◆ PROBLEM 1 ◆
Decide whether each statement below agrees with the text on levels of listening, answering yes or no and quoting the words of the text that settle it. (a) Listening necessarily means staying silent and nodding politely. (b) At the level called lack of listening, the listener's mind may be overloaded with information. (c) At the level called to agree or not agree, the listener judges what they hear based on past beliefs.
◆ PROBLEM 2 ◆
Carry on the text about levels of listening, picking up right after its final sentence.

The most important thing in communication is hearing what isn’t said.
Levels of listening
Actually most of us have heard of the different learning techniques such as active listening, repeating of the words of the others or other tricks we can use to make it obvious that we listen attentively. To listen does not necessarily mean to remain silent and shake politely your head in agreement. Let’s take a look at some of the levels of listening. We will also explore their effect on our ability to understand the people and the things that happen to us in our lives.
Lack of listening
The listener’s mind is busy with other thoughts or is overloaded with information. The busy mind does not allow listening.
Taking the word out of someone’s mouth
At this level the mind of the listener works mostly using memory then in the present moment. It is as if someone mentions something which brings out a memory of an event or experience. The reaction of the listener is to feel that they want to share the memory (no matter if it is connected to the topic of conversation).
To agree or not agree
At this level the listener is obsessed with agreeing or arguing with what they hear. Here they make evaluations on the grounds of their past beliefs (past experience) and do not listen in reality.

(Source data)
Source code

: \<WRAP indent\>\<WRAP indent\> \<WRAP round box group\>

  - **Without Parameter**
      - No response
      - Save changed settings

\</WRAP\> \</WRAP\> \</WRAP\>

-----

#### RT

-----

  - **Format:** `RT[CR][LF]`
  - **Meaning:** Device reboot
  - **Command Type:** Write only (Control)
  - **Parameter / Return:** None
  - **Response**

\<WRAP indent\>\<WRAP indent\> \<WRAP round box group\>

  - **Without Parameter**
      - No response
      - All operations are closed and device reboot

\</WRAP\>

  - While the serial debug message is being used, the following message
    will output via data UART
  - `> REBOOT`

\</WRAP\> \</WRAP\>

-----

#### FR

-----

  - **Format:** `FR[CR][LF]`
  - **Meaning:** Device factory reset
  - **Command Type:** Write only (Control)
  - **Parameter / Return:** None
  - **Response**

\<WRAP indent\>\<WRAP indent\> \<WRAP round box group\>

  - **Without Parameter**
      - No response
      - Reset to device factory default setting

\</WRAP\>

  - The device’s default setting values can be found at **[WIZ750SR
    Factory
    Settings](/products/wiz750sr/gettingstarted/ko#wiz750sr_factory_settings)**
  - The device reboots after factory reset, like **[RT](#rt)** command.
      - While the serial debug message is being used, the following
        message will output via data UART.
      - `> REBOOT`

◆ EXERCISE ANSWER 1 ◆
(a) No: "To listen does not necessarily mean to remain silent and shake politely your head in agreement."
(b) Yes: "The listener’s mind is busy with other thoughts or is overloaded with information."
(c) Yes: "Here they make evaluations on the grounds of their past beliefs (past experience) and do not listen in reality."

◆ EXERCISE ANSWER 2 ◆
To apply what was heard
When the brain is calm and stops noticing the things with which it agrees or disagrees a higher level of listening is achieved. At this level the information which heard is perceived as something which can be used and applied. The listener can ask the question “What does this piece of information means to me?” or “How this what I hear can be useful to me?”, or “What coincides from what I hear?”
At this level we listen to understand. Our attention is completely in the present moment trying to hear not only everything that is said but also to catch the elusive elements of the communication, those beyond the words, the hidden meaning.
Main Instruments and Rules for Good Listening
- Limit or stop your own talking – you cannot listen if you are talking. Do not take the silence necessarily for attention. If your interlocutor is silent this does not mean that they are necessarily listening. They can be absorbed in their own thoughts.
- Pay full attention to your interlocutor – make the speaker feel at ease. Help them feel free to share.
- Show to the speaker that you want to listen – show with your appearance and behavior that you are interested
- Do not get distracted and do not do something else while someone is speaking to you – do not bang with fingers, turn pages over, etc.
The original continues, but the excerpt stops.